LHDA awards bulk power contract

29 October 2019

The Lesotho Highlands Development Authority (LHDA) announced that Mkhulu Electro Distribution Projects (Pty) Ltd has won the contract for the construction of a 132kV power line from Matsoku to Polihali, an essential component of the Lesotho Highlands Water Project Phase II.

The second of the two bulk power components of the Phase II advance infrastructure, the project commenced in September and is expected to be completed in two years.
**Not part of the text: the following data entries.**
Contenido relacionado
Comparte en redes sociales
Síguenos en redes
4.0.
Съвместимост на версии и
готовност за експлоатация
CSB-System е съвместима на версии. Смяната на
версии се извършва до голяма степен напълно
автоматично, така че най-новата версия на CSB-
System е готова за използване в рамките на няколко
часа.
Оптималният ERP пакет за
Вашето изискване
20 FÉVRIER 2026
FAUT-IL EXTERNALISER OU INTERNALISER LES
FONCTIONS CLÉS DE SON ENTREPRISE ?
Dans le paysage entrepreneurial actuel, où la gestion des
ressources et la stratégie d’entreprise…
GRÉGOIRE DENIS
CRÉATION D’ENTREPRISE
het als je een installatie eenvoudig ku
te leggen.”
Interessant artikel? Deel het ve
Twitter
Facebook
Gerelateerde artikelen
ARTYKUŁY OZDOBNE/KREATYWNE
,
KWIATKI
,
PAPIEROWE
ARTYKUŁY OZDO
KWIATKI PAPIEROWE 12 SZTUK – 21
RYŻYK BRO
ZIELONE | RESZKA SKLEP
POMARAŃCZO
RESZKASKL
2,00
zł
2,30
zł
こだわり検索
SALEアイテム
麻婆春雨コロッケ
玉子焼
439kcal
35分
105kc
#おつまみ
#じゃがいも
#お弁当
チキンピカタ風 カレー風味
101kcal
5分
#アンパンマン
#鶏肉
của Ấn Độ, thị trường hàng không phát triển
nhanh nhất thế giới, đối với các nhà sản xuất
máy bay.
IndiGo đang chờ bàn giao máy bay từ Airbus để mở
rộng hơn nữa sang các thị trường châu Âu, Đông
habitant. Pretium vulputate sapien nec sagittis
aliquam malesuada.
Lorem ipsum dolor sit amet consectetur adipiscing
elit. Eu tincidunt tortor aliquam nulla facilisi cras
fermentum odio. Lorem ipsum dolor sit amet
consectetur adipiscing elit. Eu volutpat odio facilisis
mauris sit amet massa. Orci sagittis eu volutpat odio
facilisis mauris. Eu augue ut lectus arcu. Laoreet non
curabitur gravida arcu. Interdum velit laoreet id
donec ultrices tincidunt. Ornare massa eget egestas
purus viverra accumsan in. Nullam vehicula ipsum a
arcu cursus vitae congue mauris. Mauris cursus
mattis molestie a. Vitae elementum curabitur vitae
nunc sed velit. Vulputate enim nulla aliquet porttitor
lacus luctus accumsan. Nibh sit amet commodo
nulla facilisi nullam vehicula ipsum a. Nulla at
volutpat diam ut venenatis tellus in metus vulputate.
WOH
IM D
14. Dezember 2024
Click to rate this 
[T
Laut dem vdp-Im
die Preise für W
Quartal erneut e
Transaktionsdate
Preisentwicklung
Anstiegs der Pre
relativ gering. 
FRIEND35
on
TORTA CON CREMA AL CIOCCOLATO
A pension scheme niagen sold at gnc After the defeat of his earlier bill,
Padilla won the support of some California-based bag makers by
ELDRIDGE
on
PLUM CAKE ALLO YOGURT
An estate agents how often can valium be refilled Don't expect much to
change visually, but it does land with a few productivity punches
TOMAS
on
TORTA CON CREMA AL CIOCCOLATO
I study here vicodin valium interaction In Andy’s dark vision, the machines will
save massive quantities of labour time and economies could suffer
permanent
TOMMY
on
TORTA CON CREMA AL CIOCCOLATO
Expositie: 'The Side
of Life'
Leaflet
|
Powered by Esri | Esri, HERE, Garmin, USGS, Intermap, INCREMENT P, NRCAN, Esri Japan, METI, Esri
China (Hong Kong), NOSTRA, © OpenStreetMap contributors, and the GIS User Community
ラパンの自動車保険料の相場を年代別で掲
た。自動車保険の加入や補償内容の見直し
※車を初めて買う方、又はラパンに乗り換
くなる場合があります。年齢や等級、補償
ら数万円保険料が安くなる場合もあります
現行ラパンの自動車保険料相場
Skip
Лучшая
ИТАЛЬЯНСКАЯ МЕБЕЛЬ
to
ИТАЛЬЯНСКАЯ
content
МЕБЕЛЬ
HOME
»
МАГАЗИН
The project is valued at M494 million.

The works under this contract include the construction of a new, approximately 38km long, 132kV line between the existing Lesotho Electricity Company (LEC) transmission network in the Matsoku Valley to the Polihali Dam construction site, and the upgrading of existing LEC lines from Ha Lejone to Matsoku, and Maputsoe to Katse. The upgrade comprises the installation of insulation and shielding earth conductors. The works also include the installation of optical ground wire (fibre) communication line from Maputsoe to Katse and Polihali. This line is intended to enhance communication at the project area.

South African-based Mkhulu Electro Distribution Projects has extensive experience in overhead transmission line construction and civil engineering projects in southern Africa, including in Namibia, South Africa, Botswana and Mozambique.
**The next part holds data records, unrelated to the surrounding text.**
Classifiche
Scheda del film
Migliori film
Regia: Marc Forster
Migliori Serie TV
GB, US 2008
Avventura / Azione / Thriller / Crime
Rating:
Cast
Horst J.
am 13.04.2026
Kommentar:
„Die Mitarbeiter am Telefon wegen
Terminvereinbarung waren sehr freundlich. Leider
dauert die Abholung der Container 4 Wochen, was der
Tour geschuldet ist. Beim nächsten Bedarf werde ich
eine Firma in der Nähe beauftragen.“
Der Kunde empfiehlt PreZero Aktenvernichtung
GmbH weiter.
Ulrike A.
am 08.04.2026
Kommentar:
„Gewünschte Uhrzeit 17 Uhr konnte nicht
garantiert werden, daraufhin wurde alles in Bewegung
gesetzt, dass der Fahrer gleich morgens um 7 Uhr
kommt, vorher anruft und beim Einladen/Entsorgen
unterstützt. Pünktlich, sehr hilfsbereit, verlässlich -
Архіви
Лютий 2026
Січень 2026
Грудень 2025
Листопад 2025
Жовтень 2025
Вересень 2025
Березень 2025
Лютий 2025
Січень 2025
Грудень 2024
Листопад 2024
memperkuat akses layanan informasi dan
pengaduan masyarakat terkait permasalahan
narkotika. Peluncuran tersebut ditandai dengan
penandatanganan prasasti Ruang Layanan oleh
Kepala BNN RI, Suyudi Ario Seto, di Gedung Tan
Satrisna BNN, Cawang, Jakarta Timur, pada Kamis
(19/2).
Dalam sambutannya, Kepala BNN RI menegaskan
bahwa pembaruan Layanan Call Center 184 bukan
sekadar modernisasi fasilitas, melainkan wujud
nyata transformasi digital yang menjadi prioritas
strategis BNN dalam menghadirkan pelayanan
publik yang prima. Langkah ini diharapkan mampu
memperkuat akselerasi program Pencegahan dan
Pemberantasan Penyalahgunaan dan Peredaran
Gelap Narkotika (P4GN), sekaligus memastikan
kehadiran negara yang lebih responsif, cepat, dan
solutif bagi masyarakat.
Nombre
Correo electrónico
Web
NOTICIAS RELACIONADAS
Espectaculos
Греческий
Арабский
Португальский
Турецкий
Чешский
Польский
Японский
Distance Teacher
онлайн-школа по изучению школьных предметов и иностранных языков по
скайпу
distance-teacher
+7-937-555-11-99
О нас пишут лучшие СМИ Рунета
In March 2019, the LHDA awarded the tender for the construction of a 33kV line and the diversion of an existing 33kV LEC distribution line to LSP Construction at a contract value of M41 million. The 33kV line which is constructed from the existing Letseng/Mokhotlong distribution network will supply power to the Polihali construction village site, temporarily. Sections of an existing LEC 33kV distribution network between Letšeng and Mokhotlong, will be submerged in five different positions by the new Polihali Dam at full supply level necessitating the diversion of the existing line.
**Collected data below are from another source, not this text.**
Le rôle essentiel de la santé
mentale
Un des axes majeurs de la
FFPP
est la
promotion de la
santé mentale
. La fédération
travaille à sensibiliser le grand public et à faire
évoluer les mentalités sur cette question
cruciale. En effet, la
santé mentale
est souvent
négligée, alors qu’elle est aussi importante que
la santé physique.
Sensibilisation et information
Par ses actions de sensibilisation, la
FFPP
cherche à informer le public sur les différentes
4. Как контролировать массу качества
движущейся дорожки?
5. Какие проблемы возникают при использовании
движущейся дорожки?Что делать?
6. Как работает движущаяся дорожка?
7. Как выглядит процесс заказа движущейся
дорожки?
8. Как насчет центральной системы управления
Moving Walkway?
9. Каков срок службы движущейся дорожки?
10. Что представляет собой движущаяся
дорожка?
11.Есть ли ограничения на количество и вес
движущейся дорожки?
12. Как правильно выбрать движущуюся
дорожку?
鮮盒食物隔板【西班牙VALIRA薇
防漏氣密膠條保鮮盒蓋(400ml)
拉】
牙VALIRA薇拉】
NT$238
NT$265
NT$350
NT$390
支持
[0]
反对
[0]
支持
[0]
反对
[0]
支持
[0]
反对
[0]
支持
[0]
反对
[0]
Phase II of the Lesotho Highlands Water Project builds on the successful completion of Phase I in 2003. It delivers water to the Gauteng region of South Africa and utilises the water delivery system to generate hydroelectricity for Lesotho. Phase II will increase the current water supply rate of 780 million cubic metres per annum incrementally to more than 1 270 million cubic metres per annum. At the same time, it will increase the quantity of electricity generated in Lesotho and is a further step in the process of securing an independent electricity source. The hydropower further feasibility studies have confirmed that conventional hydropower is the preferred option for Phase II.